Although my introduction to the local population in the City of Bones was relatively straightforward—by Dunari standards anyway—when you’re building your world, it’s an idea to take some time to understand how the local population exists.

Yes, heroes and warriors are great.

But don’t forget the everyday folk.

After all, it’s the everyday folk that affect our lives most, and it’s the everyday folk that make up the vast majority of our world. While a ruler can enable great changes that may affect us in the long term. It is the activities of the people around us that shape our lives from moment to moment.

That’s why it’s important to know what makes the ordinary folk tick.

What do they desire? What do they fear? What social rules do they operate under?

Whether you live in China or Iceland, a palace or a shack, your basic daily needs will be similar—food, shelter, security.

Likewise with the population of your world.

Even if they’re not human, they need to display some human characteristics in order for your audience to relate to them. While the Bone Jewellers ‘were’ human; before I understood them they were as alien to me as Santa Claus.  

Playing a joke on me demonstrated their humanity and helped me get to know them better.

So, after you create your wonderful city and populate it with wonderful locals, how do you get to know those locals as humans and not cardboard cutout characters or clichés.

Spend some time developing some interesting local characters.
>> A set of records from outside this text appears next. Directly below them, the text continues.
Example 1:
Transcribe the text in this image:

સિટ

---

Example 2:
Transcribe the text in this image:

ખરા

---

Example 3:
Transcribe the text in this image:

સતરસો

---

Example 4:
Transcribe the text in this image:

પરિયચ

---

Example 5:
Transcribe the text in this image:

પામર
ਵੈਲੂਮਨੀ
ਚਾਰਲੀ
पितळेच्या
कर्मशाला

While these characters may be simply walk on character, or play no role in your story, they are incredibly useful to have around.
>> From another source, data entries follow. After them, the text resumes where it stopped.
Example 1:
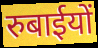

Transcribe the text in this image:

रुबाईयों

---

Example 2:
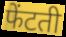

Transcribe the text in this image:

फेंटती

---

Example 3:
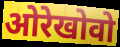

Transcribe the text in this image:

ओरेखोवो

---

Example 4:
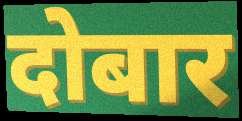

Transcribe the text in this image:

दोबार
Think of them as advisers.

One such advisor could be a local gossip who’ll tell you all about the juicy, scandalous underbelly of the society. Or create a whinger and pop them in the local tavern. Fill them with drink and listen to their complaints. Why are they whingeing? What turned them into whingers? And what solutions do they have two fixed the problems in the local area.

Develop these characters as thoroughly as any major character.

But keep the details relevant to the locality.

The attitude of the locals will influence the atmosphere of your locality. If the local football team is in a cup final, the buoyant mood will be infectious. Conversely, if the local balance is threatened or upset, then the atmosphere will shift dark.

And what could threaten the locals way of life?

Once I got to know the Bone Jewellers, I discovered that their priority was fighting off those who wanted to muscle in on their prime properties surrounding Ganhook’s compound. This led to heightened tension and suspicion in their locality.

If you want to get some inspiration about the people in your world, walk around your neighbourhood. Or better still, recall your childhood neighbourhood.

Take notes on the people you see. What do your neighbours look like? How do they construct, modify, and individualise their homes? How do they interact with others? Who are the kind ones? Who do you avoid, and why would you avoid them?

When you were a child, how did your neighbours behaviour affect your perception of your environment? Use some of these people and their homes to base your otherworldly neighbourhood on.

Have a bit of fun, and maybe ‘hint’ to your neighbours about how you got inspiration for the neighbourhood in your world. But be warned. Avoid personal details. Otherwise, all the millions you make from your creative project will be lost in libelous lawsuits.